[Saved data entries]
------------
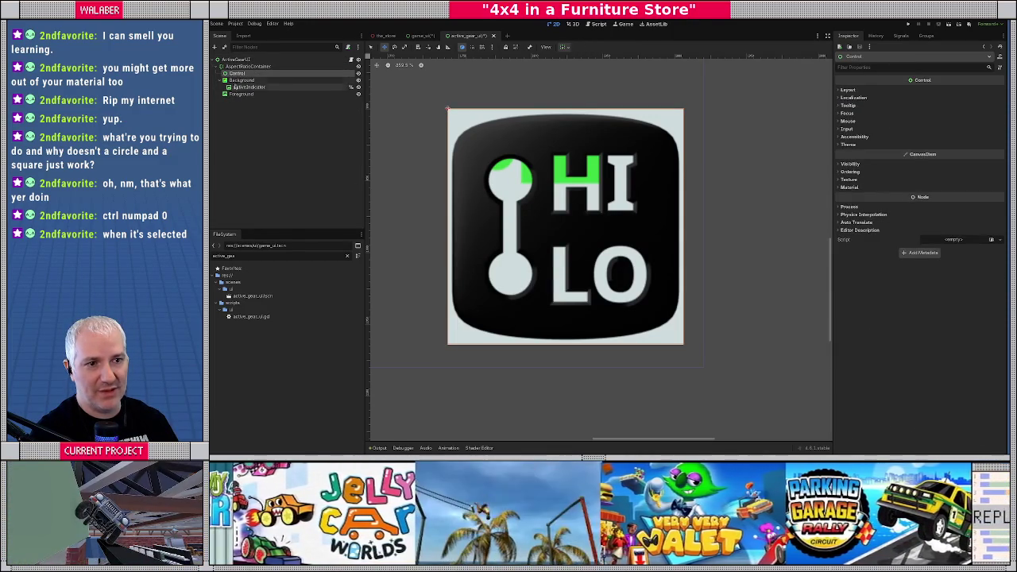
Move Background and Foreground under the new Control node, then select Background in Select mode.
left_click_drag(238, 80, 239, 74)
left_click(236, 73)
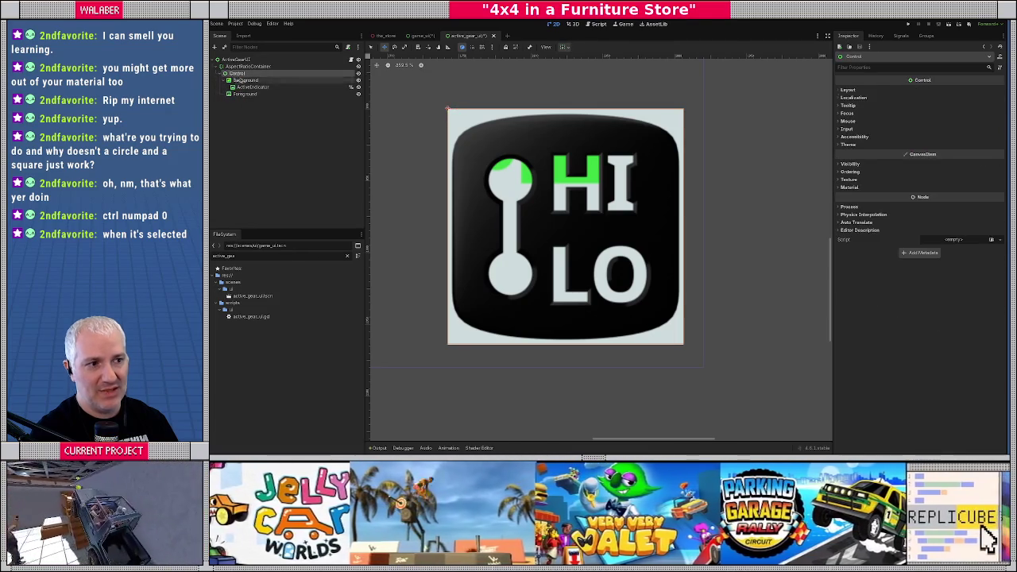
left_click(236, 60)
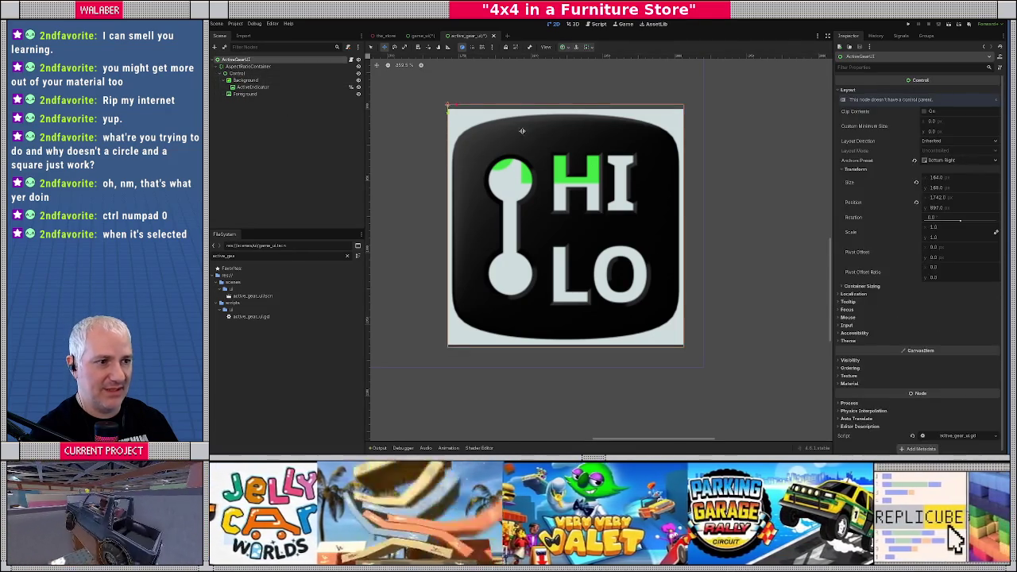
left_click(243, 74)
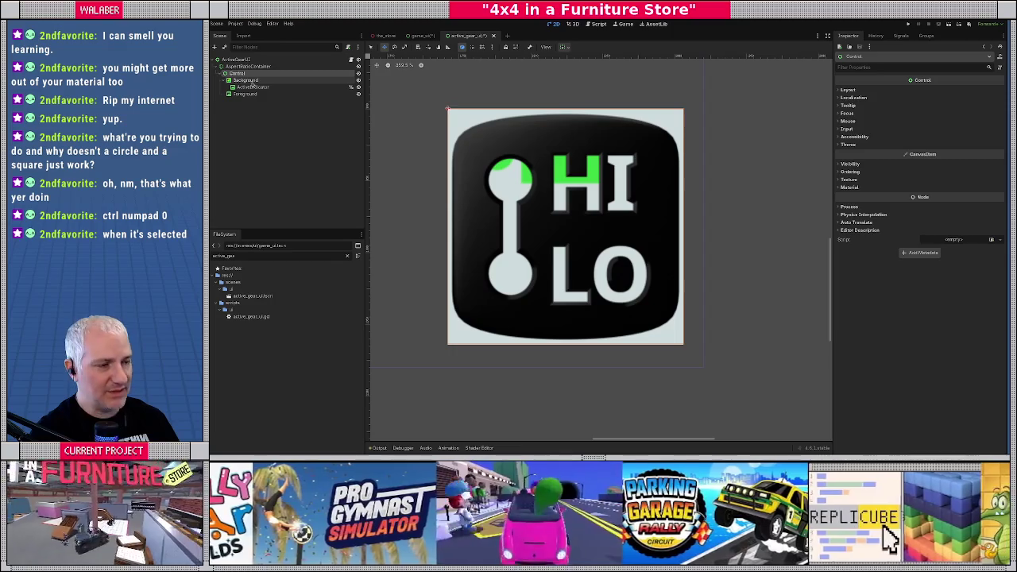
left_click(248, 80)
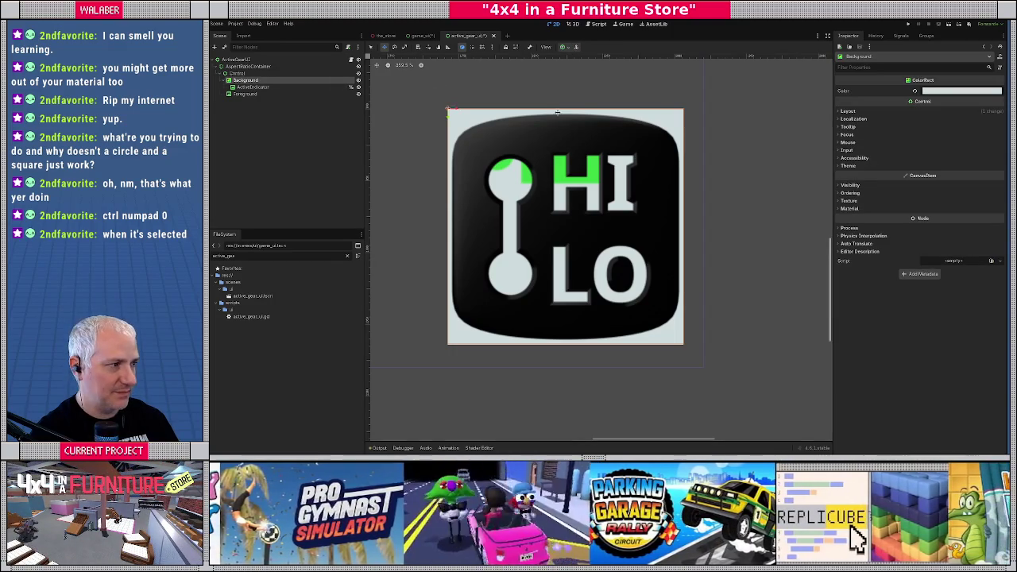
key("q")
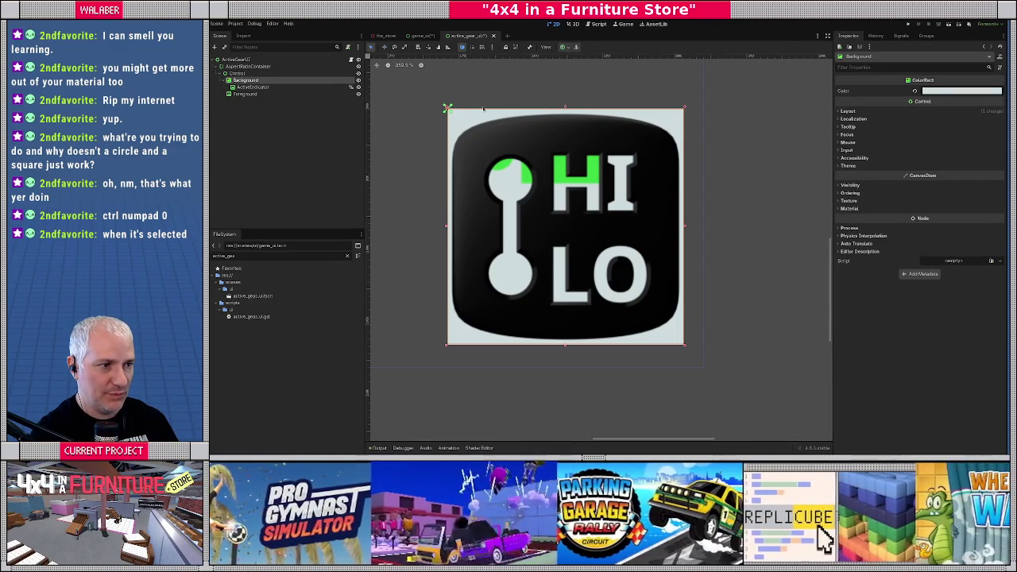
Drag Background's top-left and bottom-right corners inward to fit the black frame, then select ActiveIndicator.
left_click_drag(447, 107, 477, 145)
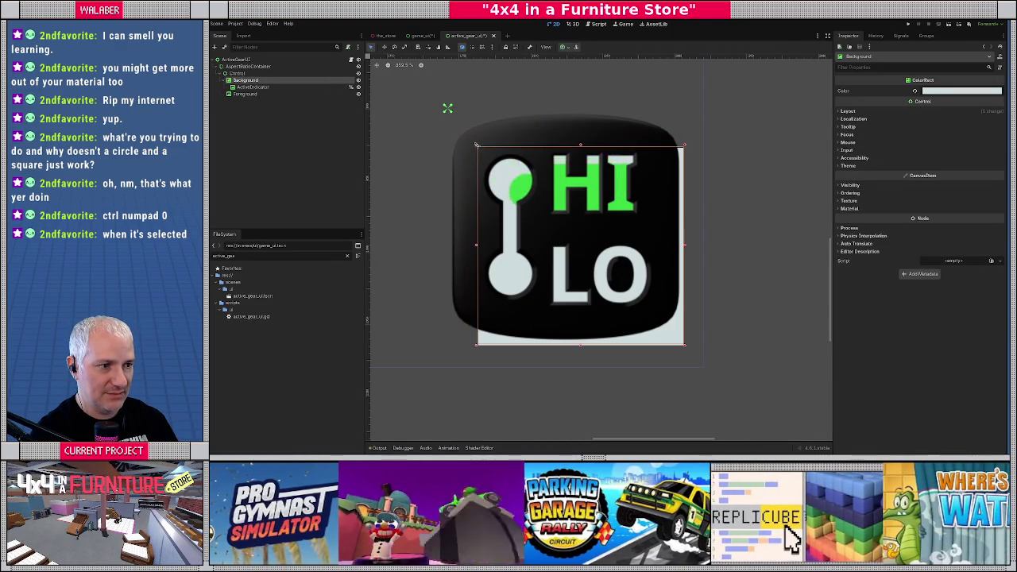
left_click_drag(687, 348, 684, 345)
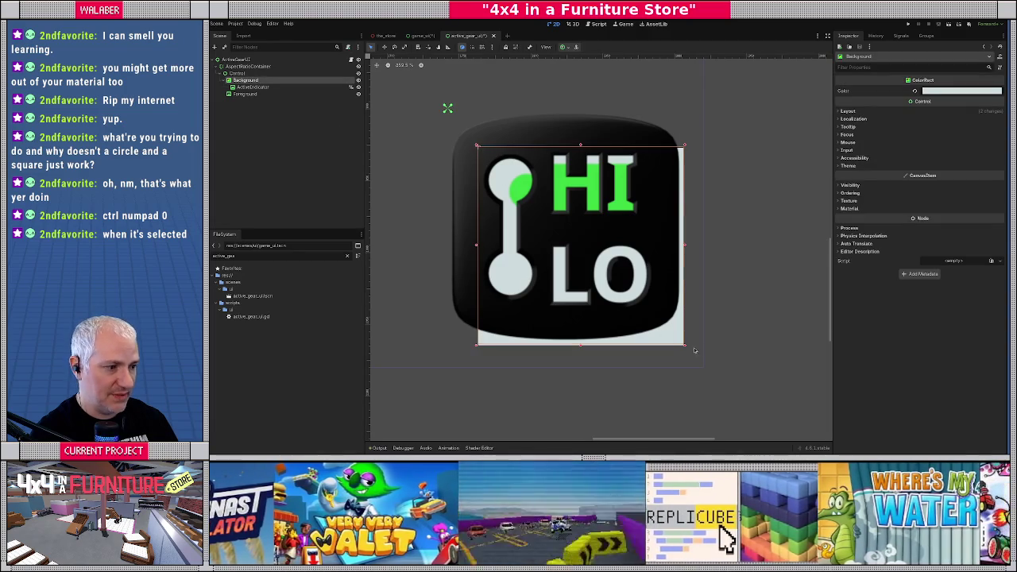
left_click_drag(685, 347, 655, 310)
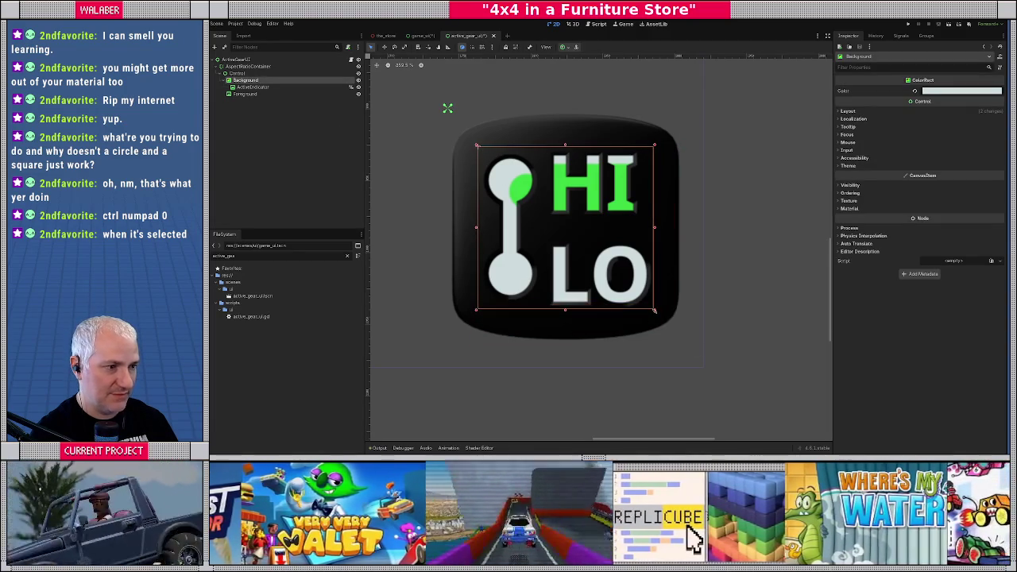
mouse_move(251, 87)
left_mouse_down()
mouse_move(238, 76)
mouse_move(243, 94)
left_mouse_up()
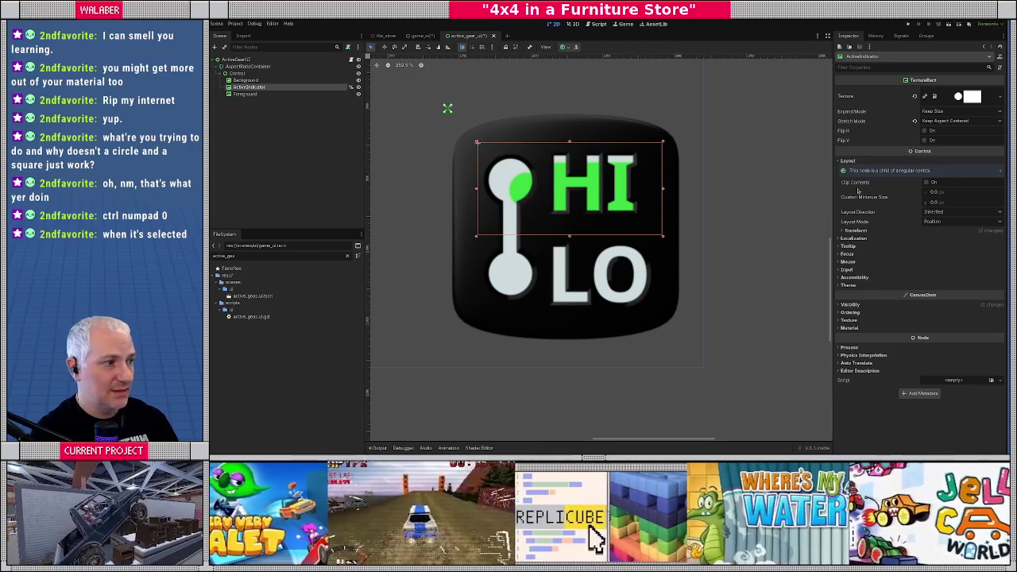
Apply Top Wide anchors to ActiveIndicator and drag its Position Y about 18 px lower.
left_click(563, 47)
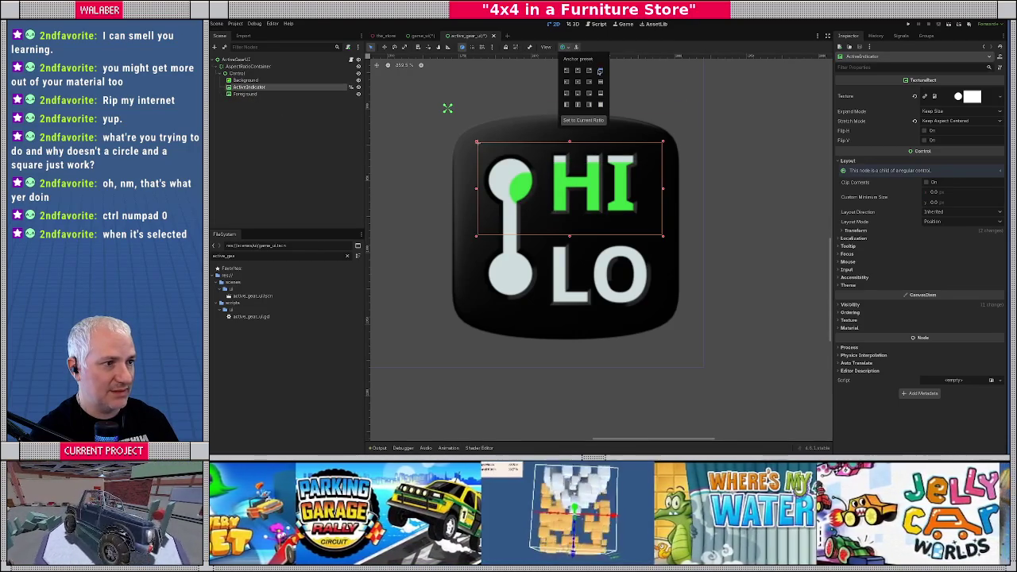
left_click(599, 71)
------------
» **TASK DESCRIPTION**: A precise repetition of every entry, free of pictures, is the expected answer.

» **ANSWER SPACE**:
Move Background and Foreground under the new Control node, then select Background in Select mode.
left_click_drag(238, 80, 239, 74)
left_click(236, 73)
left_click(236, 60)
left_click(243, 74)
left_click(248, 80)
key("q")
Drag Background's top-left and bottom-right corners inward to fit the black frame, then select ActiveIndicator.
left_click_drag(447, 107, 477, 145)
left_click_drag(687, 348, 684, 345)
left_click_drag(685, 347, 655, 310)
mouse_move(251, 87)
left_mouse_down()
mouse_move(238, 76)
mouse_move(243, 94)
left_mouse_up()
Apply Top Wide anchors to ActiveIndicator and drag its Position Y about 18 px lower.
left_click(563, 47)
left_click(599, 71)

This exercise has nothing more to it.